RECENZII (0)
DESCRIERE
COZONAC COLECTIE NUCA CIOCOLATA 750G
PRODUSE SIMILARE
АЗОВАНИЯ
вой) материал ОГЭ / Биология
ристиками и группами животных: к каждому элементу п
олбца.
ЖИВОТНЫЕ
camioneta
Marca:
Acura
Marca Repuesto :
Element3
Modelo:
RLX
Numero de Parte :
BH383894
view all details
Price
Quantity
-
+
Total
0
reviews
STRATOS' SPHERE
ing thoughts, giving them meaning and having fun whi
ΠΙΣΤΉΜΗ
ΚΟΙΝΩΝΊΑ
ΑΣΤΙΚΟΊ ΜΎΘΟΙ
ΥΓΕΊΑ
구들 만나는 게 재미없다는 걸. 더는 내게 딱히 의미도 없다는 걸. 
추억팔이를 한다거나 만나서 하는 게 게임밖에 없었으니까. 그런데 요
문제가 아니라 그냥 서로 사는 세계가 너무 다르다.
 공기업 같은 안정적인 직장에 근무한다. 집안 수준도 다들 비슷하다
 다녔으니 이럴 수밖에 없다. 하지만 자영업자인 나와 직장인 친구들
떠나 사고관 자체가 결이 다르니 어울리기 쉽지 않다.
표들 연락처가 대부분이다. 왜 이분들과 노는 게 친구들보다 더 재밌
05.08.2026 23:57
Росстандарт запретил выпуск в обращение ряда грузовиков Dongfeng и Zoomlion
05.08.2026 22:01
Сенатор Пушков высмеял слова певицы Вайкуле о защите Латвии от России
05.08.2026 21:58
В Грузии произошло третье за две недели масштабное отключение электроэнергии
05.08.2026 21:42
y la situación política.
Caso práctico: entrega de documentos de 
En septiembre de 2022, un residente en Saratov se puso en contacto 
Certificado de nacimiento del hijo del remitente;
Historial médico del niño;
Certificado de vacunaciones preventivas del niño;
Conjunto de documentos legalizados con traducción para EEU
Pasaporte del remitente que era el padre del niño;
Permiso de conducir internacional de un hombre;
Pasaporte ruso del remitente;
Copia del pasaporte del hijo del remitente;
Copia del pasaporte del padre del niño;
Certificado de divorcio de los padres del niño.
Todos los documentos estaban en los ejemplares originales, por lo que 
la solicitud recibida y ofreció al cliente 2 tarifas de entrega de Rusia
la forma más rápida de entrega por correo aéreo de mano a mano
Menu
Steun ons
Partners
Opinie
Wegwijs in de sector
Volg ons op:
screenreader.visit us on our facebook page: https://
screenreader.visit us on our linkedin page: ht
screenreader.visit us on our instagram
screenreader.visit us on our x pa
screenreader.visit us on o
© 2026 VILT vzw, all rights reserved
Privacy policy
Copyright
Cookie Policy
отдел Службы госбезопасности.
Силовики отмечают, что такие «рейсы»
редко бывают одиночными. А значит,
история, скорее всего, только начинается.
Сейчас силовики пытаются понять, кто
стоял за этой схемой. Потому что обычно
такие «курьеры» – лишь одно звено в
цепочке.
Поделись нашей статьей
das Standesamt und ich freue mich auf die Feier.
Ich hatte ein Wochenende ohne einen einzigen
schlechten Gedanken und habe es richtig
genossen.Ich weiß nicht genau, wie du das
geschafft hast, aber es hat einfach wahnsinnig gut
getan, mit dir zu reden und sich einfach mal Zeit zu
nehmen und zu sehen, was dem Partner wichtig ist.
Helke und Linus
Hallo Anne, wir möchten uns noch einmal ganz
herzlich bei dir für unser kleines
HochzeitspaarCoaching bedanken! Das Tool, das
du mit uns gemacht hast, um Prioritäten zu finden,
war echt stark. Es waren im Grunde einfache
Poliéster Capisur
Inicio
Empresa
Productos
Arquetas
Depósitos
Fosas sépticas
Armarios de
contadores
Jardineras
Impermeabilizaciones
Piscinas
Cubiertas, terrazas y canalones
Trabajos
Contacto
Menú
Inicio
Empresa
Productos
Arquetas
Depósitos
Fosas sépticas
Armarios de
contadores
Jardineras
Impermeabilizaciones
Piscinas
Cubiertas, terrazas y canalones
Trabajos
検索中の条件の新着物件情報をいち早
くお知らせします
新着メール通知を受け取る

---

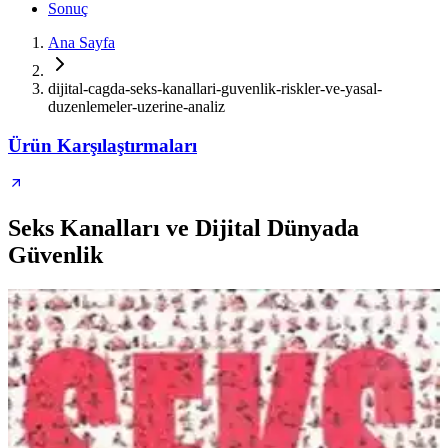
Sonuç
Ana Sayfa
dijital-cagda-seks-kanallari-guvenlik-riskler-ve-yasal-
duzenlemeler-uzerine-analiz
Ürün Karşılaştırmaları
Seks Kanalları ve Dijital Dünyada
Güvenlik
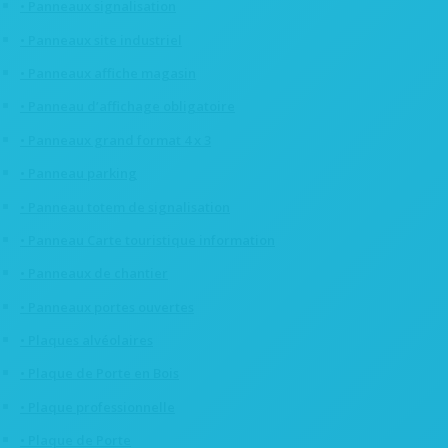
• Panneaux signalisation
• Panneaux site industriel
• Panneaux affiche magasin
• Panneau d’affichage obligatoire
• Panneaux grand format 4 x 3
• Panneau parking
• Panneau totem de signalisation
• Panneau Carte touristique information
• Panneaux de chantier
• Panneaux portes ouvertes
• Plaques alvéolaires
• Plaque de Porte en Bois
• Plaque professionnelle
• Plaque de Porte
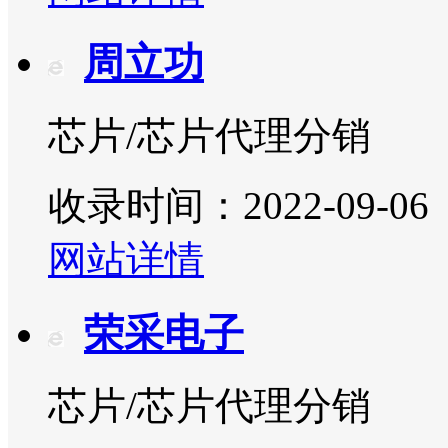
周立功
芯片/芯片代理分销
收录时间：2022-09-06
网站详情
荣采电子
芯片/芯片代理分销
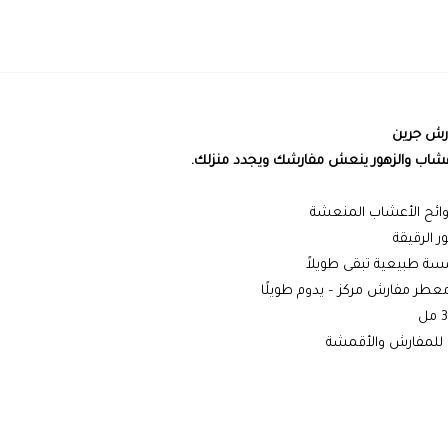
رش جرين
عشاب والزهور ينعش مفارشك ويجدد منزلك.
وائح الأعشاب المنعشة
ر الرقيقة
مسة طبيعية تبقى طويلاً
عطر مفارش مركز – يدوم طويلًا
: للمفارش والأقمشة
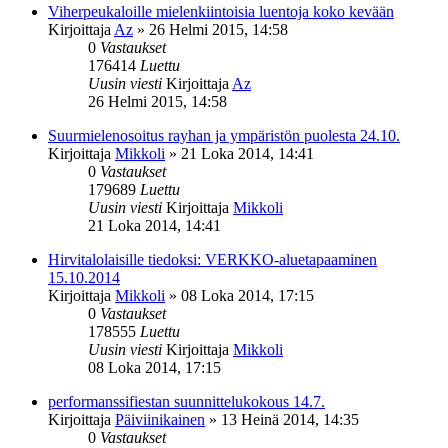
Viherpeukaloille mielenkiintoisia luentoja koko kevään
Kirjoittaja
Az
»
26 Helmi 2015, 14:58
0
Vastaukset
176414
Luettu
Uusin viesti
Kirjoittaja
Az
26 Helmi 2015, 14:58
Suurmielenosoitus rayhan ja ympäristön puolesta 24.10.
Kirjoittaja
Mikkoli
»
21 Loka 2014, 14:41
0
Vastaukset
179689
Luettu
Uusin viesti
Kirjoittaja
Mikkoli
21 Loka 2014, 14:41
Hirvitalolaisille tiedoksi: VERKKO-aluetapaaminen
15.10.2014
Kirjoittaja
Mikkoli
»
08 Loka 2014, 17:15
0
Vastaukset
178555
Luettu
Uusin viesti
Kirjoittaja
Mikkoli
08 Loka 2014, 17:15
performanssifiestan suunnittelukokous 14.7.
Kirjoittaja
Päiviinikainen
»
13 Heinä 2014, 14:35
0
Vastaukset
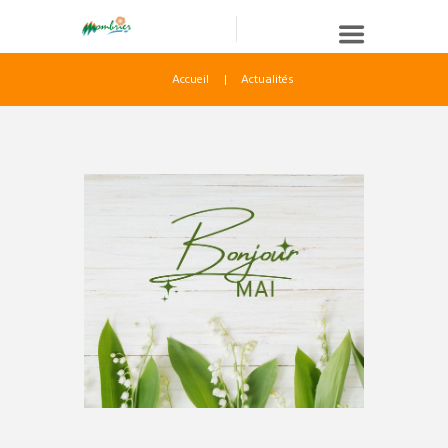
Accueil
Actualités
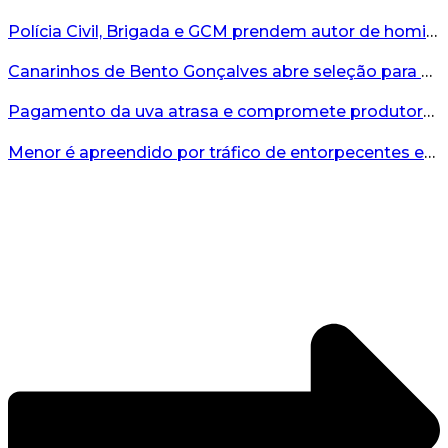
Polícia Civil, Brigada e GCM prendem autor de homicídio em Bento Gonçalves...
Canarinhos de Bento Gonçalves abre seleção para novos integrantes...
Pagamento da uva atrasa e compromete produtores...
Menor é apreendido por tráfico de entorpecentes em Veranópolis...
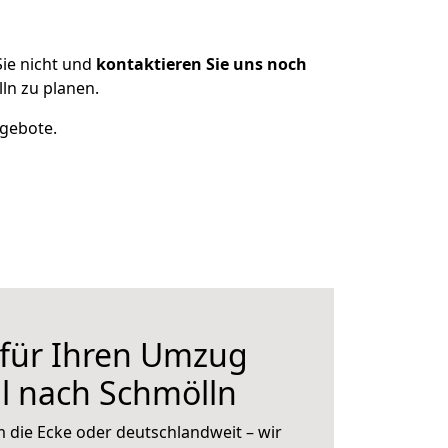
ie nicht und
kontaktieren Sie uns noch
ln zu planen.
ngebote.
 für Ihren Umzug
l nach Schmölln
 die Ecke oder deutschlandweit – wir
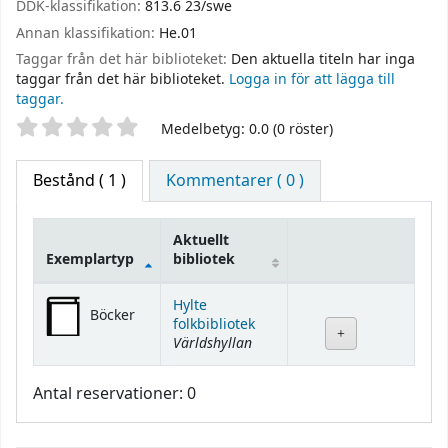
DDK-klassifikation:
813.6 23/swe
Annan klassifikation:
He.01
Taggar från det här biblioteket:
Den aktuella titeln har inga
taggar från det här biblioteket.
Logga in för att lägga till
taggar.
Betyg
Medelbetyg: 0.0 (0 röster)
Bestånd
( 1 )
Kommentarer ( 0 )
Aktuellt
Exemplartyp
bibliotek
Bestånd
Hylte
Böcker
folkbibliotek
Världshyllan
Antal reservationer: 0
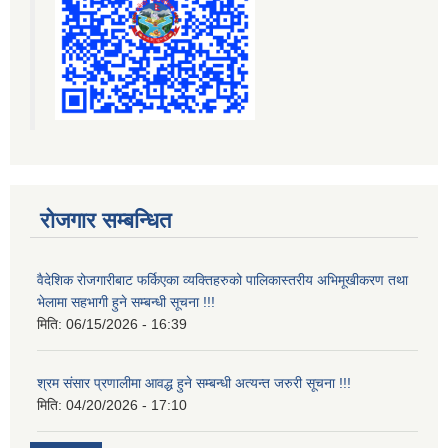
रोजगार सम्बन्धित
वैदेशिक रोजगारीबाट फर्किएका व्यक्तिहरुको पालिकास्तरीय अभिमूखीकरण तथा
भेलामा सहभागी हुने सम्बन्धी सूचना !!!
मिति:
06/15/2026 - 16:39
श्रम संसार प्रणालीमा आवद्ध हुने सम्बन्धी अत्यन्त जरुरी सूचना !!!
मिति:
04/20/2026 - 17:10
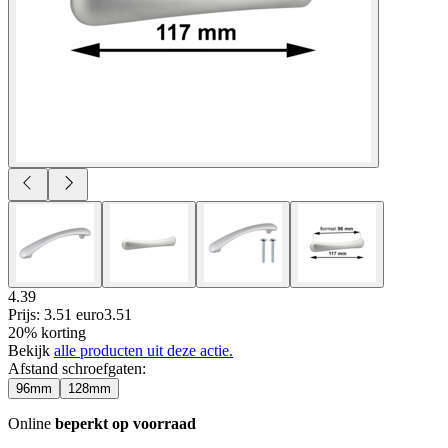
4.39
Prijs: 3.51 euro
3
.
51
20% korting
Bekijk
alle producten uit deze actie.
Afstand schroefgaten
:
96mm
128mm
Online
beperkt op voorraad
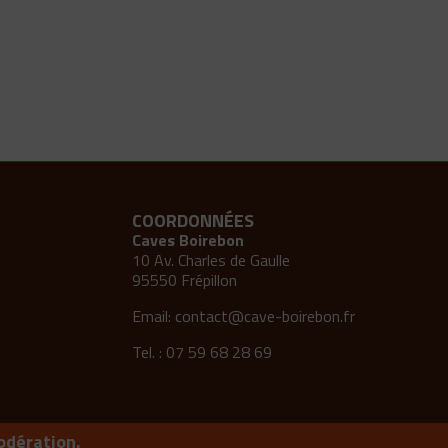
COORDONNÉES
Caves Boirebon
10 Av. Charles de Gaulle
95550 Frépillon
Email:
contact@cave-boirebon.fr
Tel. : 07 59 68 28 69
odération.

*What is expected*.
Count the lines above that contain the string "nicht". Reply with the number alone.

*Task output*.
2